Reversal for Dabigatran

Answer 51

Idarucizumab

Dose: 2.5 g in 2 consecutive boluses

Oral charcoal if dose within 2 hours of ingestion
Hemodialysis
Hemodialysis with a charcoal filter

Question 52

Reversal for Rivaroxaban, Apixaban, Edoxaban

Answer 52

Andexanet alfa

Alternative options may include:
◊ aPCC 25–50 units/kg IV
◊ 4-factor PCC 25–50 units per kg (based on units of Factor IX per kg of actual body weight) or fixed dose of 2000 units
◊ If 4-factor PCC is unavailable or patient is allergic to heparin and/or has a history of HIT in the last 12 months, then administer 3-factor PCC 50 units/kg (based on units of Factor IX per kg of actual body weight)

Question 53

The impact of warfarin dose changes can take at least ______ days to be fully manifested in the INR.

Answer 53

5 to 7 days

Question 54

Reversal for Warfarin

INR 4.5–10, no bleeding:
INR >10, no bleeding:

Answer 54

INR 4.5–10, no bleeding: Follow INR closelyc (at least daily as an inpatient, every 1–2 days as outpatient).
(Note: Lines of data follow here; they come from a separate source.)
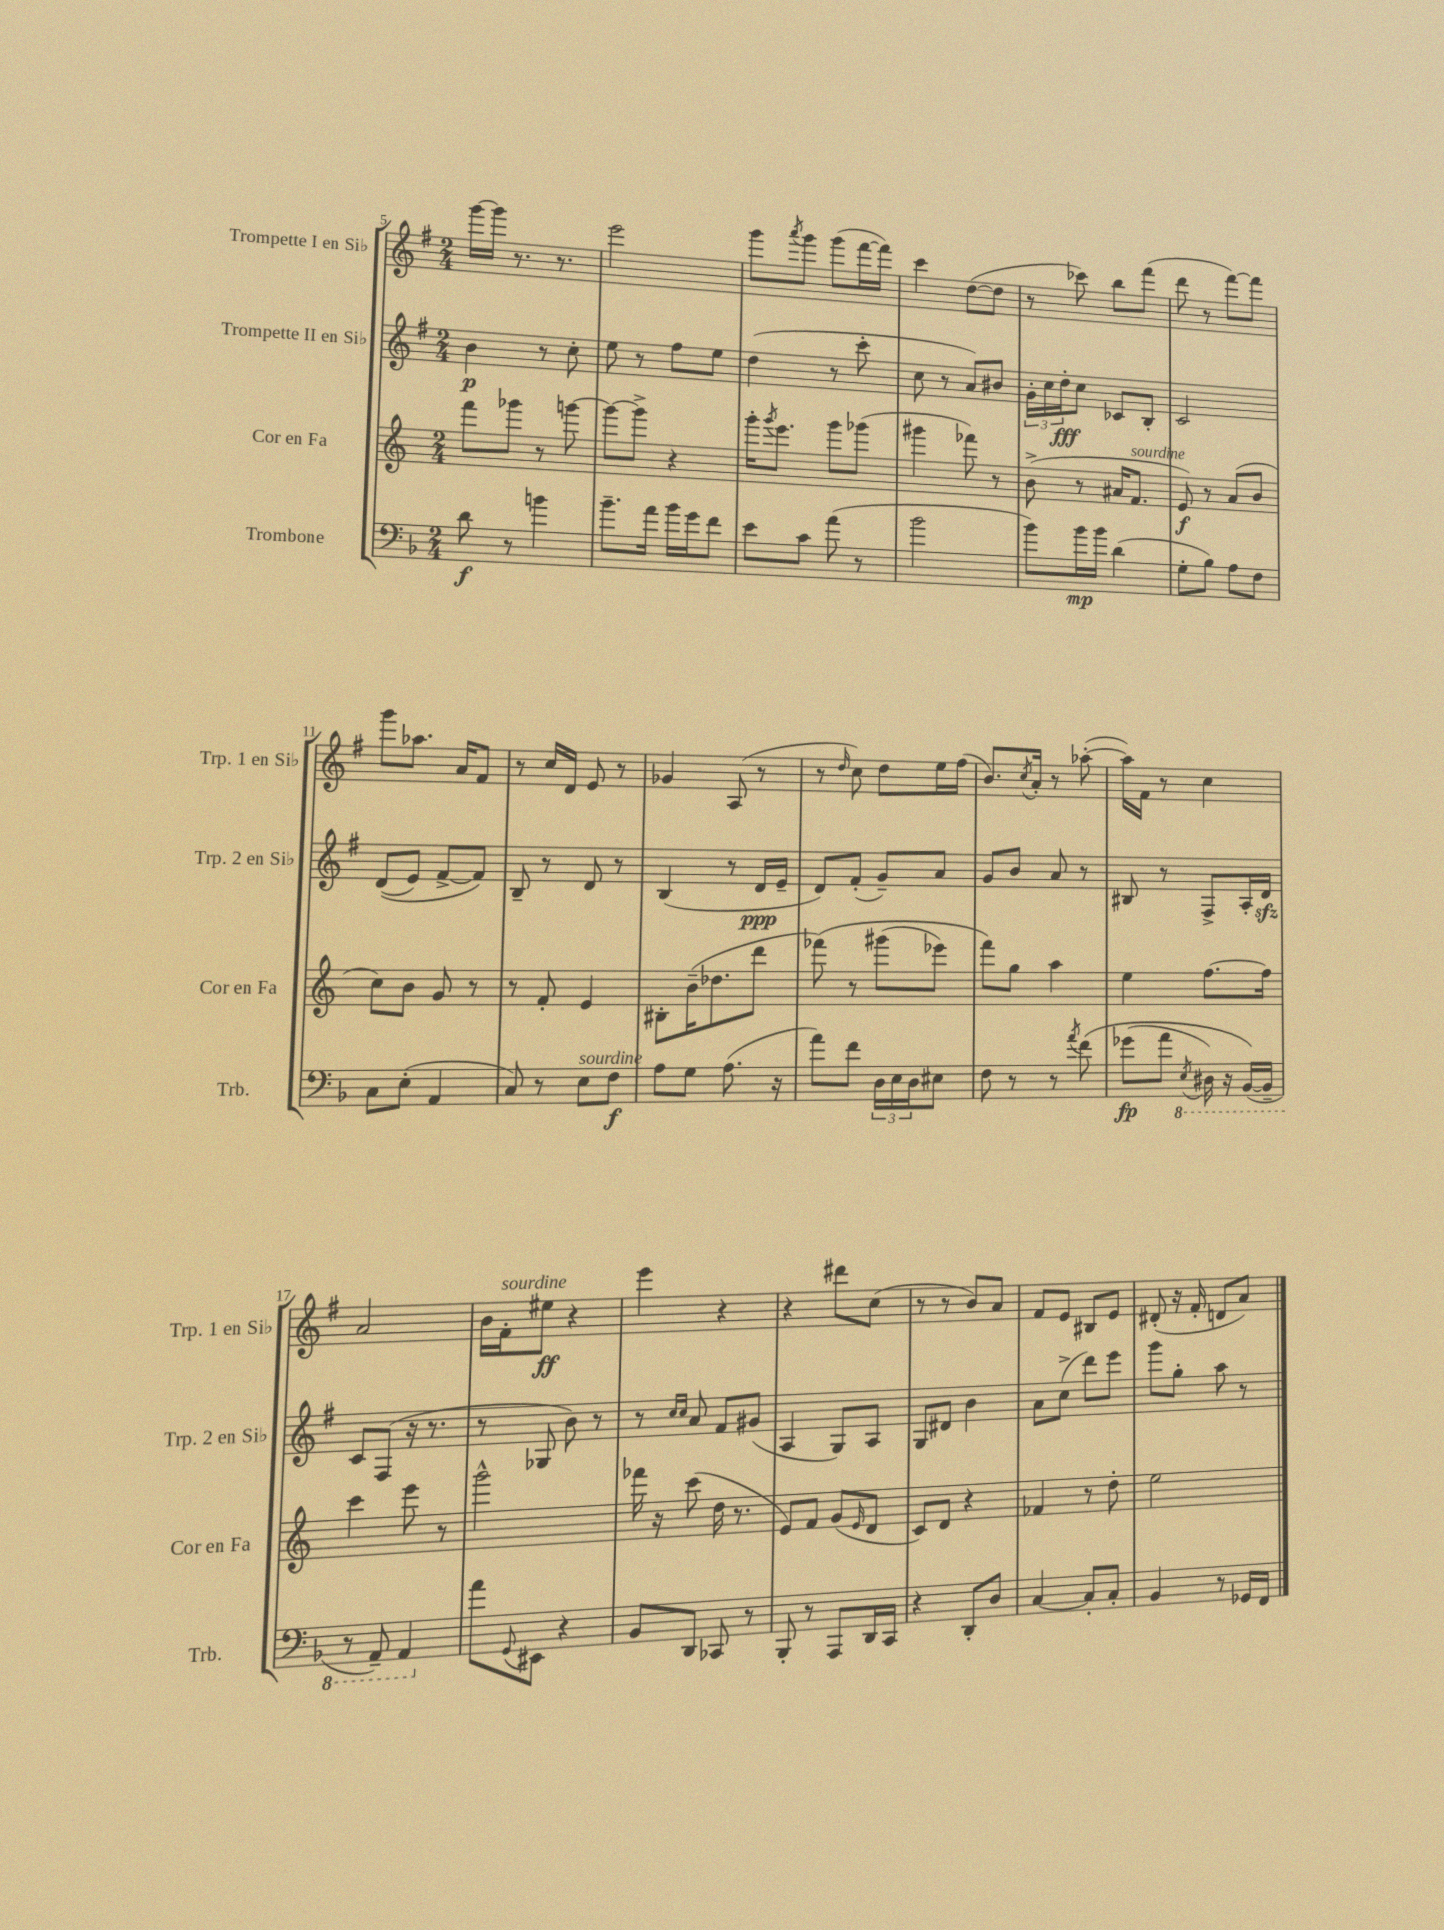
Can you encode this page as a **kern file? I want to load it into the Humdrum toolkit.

**kern	**kern	**kern	**kern
*staff4	*staff3	*staff2	*staff1
*clefF4	*clefG2	*clefG2	*clefG2
*k[b-]	*k[]	*k[f#]	*k[f#]
*M2/4	*M2/4	*M2/4	*M2/4
8d	8fff	4b	[16ggg
.	.	.	16ggg]
8r	8ggg-	.	8.r
4b	8r	8r	.
.	.	.	8.r
.	[8ggg	8cc'	.
=	=	=	=
8.b-~	8ggg_	8ee	2eee
.	8ggg^]	8r	.
16a	.	.	.
16b-	4r	8ff#	.
16g	.	.	.
8f	.	8ee	.
=	=	=	=
8e	16ggg'	(4dd	8ggg
.	8qggg	.	.
.	8.eee	.	.
.	.	.	8qaaa
8c	.	.	8ggg
(8a	8ggg	8r	(8ggg
8r	(8ggg-	8ccc'	[16fff#
.	.	.	16fff#])
=	=	=	=
2b-	4ggg#	8cc	4ccc
.	.	8r	.
.	8fff-)	8a)	([8dd
.	8r	8b#	8dd]
=	=	=	=
8b-)	(8b^	24g'	8r
.	.	24cc	.
.	.	24dd'	.
16b-	8r	8cc	8ccc-)
16b-	.	.	.
(4d	16a#	8c-	8bb
.	8.f	.	.
.	.	8B'	(8fff#
=	=	=	=
8G'	8e)	2c	8ddd
8B-)	8r	.	8r
8A	(8a	.	[8fff#)
8F	8b	.	8fff#]
=	=	=	=
8C	8cc)	&((8d	8ggg
(8E'	8b	8e)	8.aa-
4AA	8g	[8f#^	.
.	.	.	16a
.	8r	8f#]&)	8f#
=	=	=	=
8C)	8r	8B~	8r
8r	8f'	8r	16cc
.	.	.	16d
8E	4e	8d	8e
8F	.	8r	8r
=	=	=	=
8A	8B#'	(4B	4g-
8G	(16b~	.	.
.	8.dd-	.	.
(8.A	.	8r	(8A
.	8ddd	16d	8r
16r	.	16e~	.
=	=	=	=
8a)	&(8fff-)	8d)	8r
.	.	.	16qqdd
8f	8r	(8f#'	8cc)
24D	(8ggg#	8g~)	8dd
24E	.	.	.
24D	.	.	.
8E#	8eee-)	8a	16ee
.	.	.	(16ff#
=	=	=	=
8F	8fff&)	8g	8.b)
8r	8gg	8b	.
.	.	.	8qcc
.	.	.	16a'
8r	4aa	8a	8r
8qa	.	.	.
&(8f	.	8r	([8aa-'
=	=	=	=
(8g-	4ee	8B#	16aa-])
.	.	.	16f#
8a	.	8r	8r
8qEE	.	.	.
16DD#)	[8.ff	8F#^	4cc
16r	.	.	.
([16BBB-&)	.	16A'	.
16BBB-~]	16ff]	16d	.
=	=	=	=
8r	4ccc	8c	2a
8AAA~)	.	(8F#	.
4AAA	8eee	16r	.
.	.	8.r	.
.	8r	.	.
=	=	=	=
8a	2ggg^^	8r	16b
.	.	.	16f#'
8qqGG	.	.	.
8EE#	.	8G-	8ee#
4r	.	8b)	4r
.	.	8r	.
=	=	=	=
8BB-	16fff-	8r	4eee
.	16r	.	.
.	.	16qqcc	.
.	.	16qqcc	.
8DD	(8ccc	8a	.
8CC-	16dd	8f#	4r
.	8.r	.	.
8r	.	(8g#	.
=	=	=	=
8BBB-'	8e)	4A	4r
8r	8f	.	.
8AAA	(8g	8G)	8ddd#
.	16qqe	.	.
16DD	8d	8A	(8cc
16CC	.	.	.
=	=	=	=
4r	8c)	8G	8r
.	8d	8d#	8r
8DD'	4r	4b	8b)
8D	.	.	8a
=	=	=	=
[4C	4f-	8a	8f#
.	.	(8cc^	8e
8C']	8r	8ddd)	8B#
8C'	8dd'	8eee	8e
=	=	=	=
4BB-	2ee	8ggg	(8d#'
.	.	8gg'	16r
.	.	.	16f#'
8r	.	8aa	8d
16GG-	.	8r	8a)
16FF	.	.	.
==	==	==	==
*-	*-	*-	*-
INR >10, no bleeding: Small dose of oral vitamin K1 1–2.5 mg in patients at high risk of bleeding

INR 4.5–10, no bleeding: restart warfarin at reduced dose (10%–20% dose reduction)
INR >10, no bleeding: restart warfarin at reduced dose (at least 20% dose reduction)

Question 55

Reversal for Warfarin

Management of urgent surgery

Within 24 hours:
Within 48 hours:

Answer 55

Within 24 hours: vitamin K 1–2.5 mg IV slowly
Repeat INR preoperative to determine need for supplemental FFP

Within 48 hours: vitamin K 2.5 mg orally
Repeat INR at 24 and 48 hours to assess need for supplemental vitamin K or FFP

Question 56

Reversal for Warfarin

Life-threatening bleeding

Answer 56

• Vitamin K 10 mg
• 4-factor PCC
• FFP 15 mL/kg: 4-factor PCC unavailable or patient is allergic to heparin and/or a history of HIT in the last 12 months
• rhFVIIa 25 mcg/kg

Question 57

HighBleeding Risk Procedures

Answer 57

• Neurosurgical procedure (intracranial or spinal)
• Cardiac surgery
• Urologic surgery

Question 58

High Thromboembolic Risk Procedures

Answer 58

• Mitral mechanical valve (bileaflet)
• Single-leaflet or caged-ball mechanical valve
• Mechanical valve with recent stroke (<3 months)
• Atrial fibrillation (CHADSVasc ≥7)
• Atrial fibrillation with recent stroke (<3 months)
• Recent embolic stroke (<3 months)
• VTE within 3 months
• High-risk inherited thrombophilia (antithrombin deficiency, protein C deficiency, protein S deficiency, homozygous
  Factor V Leiden or prothrombin gene mutation, compound heterozygous Factor V Leiden/prothrombin gene mutation
  or other combined thrombophilic defects [eg, Factor V Leiden + protein C deficiency])
• APS
• Active high thrombotic risk cancera with previous thromboembolism

Question 59

High thrombotic risk cancers include

Answer 59

• Pancreatic
• Liver
• Biliary
• Lung
• Stomach
• Brain
• Esophageal

Non-high thrombotic risk cancers include all other cancers, excluding non-melanoma skin cancer.